▶ Brief
List every line of the data that contains the string "built", matching case exactly.

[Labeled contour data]
══════════
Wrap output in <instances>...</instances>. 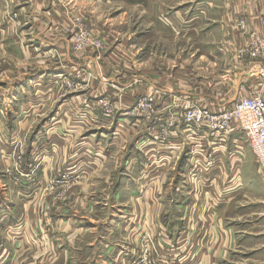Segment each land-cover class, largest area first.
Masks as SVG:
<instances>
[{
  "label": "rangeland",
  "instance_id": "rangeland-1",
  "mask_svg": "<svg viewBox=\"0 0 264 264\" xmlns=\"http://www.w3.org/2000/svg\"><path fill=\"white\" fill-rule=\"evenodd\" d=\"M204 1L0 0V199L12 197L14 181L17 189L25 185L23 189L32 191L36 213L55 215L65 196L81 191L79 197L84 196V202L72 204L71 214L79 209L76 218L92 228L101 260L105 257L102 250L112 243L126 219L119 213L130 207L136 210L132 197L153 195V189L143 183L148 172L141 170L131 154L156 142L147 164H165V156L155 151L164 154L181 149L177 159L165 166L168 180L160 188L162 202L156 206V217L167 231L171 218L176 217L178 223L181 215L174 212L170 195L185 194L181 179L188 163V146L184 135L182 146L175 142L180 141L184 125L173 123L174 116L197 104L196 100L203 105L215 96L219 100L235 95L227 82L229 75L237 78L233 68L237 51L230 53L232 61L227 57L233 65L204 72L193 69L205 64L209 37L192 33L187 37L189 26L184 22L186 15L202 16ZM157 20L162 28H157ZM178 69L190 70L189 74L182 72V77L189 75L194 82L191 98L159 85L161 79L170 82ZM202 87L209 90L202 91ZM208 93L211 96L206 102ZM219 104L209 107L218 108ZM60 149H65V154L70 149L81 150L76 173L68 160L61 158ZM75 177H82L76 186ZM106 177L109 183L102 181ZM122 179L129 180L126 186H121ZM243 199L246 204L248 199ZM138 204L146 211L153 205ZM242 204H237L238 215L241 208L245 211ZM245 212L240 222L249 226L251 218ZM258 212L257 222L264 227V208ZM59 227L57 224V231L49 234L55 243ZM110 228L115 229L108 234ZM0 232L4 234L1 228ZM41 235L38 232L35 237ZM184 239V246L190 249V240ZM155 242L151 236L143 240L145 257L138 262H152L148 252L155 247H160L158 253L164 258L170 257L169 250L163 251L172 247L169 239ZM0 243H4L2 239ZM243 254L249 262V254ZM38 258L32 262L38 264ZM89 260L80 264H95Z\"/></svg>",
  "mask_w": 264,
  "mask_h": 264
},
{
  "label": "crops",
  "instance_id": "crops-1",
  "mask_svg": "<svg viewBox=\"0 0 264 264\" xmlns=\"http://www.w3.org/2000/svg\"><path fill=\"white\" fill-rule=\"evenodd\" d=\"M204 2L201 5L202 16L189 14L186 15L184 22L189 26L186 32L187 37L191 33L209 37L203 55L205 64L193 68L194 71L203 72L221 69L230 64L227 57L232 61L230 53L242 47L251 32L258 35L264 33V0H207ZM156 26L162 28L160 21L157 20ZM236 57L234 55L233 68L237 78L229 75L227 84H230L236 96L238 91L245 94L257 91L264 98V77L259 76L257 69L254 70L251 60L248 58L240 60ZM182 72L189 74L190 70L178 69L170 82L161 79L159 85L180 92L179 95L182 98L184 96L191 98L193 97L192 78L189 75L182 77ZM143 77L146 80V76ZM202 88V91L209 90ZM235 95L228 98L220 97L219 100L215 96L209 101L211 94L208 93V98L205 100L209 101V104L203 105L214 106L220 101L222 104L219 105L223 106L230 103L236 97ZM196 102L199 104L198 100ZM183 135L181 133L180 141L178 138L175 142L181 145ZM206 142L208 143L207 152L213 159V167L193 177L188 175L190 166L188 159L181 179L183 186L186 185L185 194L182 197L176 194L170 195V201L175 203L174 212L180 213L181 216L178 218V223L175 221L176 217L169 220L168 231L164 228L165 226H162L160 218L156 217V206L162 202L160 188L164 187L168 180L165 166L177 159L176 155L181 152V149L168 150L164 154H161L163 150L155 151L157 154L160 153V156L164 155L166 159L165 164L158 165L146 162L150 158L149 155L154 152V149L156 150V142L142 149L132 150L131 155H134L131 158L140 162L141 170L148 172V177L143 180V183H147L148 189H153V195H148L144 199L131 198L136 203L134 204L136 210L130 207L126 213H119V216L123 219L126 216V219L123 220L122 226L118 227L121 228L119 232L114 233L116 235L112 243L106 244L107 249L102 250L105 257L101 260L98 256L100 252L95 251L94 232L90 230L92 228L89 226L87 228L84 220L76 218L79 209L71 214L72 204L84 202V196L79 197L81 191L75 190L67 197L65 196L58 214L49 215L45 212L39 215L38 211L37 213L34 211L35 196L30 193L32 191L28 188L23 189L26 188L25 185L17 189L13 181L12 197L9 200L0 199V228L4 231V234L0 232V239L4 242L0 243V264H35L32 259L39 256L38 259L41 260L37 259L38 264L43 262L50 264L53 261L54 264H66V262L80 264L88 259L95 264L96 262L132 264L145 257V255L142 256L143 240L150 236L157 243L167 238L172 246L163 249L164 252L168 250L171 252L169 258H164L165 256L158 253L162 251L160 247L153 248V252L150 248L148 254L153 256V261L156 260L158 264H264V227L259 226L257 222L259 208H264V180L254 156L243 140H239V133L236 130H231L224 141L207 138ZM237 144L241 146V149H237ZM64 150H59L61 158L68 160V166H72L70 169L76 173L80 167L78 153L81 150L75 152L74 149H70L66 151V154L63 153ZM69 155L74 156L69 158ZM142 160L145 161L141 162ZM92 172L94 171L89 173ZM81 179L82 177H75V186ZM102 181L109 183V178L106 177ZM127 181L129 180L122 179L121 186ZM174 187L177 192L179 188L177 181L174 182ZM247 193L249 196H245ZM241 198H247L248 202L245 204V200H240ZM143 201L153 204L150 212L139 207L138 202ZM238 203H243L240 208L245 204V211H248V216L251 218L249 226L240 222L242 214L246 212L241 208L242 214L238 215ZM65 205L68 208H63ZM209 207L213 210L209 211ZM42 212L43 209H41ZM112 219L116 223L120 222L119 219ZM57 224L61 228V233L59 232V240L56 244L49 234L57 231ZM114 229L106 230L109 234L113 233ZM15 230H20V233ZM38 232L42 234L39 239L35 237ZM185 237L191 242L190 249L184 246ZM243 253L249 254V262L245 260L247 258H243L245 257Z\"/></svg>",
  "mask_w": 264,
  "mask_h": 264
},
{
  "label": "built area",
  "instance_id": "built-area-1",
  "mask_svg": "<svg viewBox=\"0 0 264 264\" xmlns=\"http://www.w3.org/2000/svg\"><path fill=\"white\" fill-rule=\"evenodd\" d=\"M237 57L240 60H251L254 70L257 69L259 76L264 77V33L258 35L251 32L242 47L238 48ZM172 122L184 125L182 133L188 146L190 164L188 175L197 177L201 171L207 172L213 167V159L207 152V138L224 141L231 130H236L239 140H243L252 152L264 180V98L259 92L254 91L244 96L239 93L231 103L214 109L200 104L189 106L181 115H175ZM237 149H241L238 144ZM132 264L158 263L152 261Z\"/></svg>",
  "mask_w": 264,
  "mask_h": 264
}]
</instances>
══════════
▶ Solved problem
  "label": "built area",
  "instance_id": "built-area-1",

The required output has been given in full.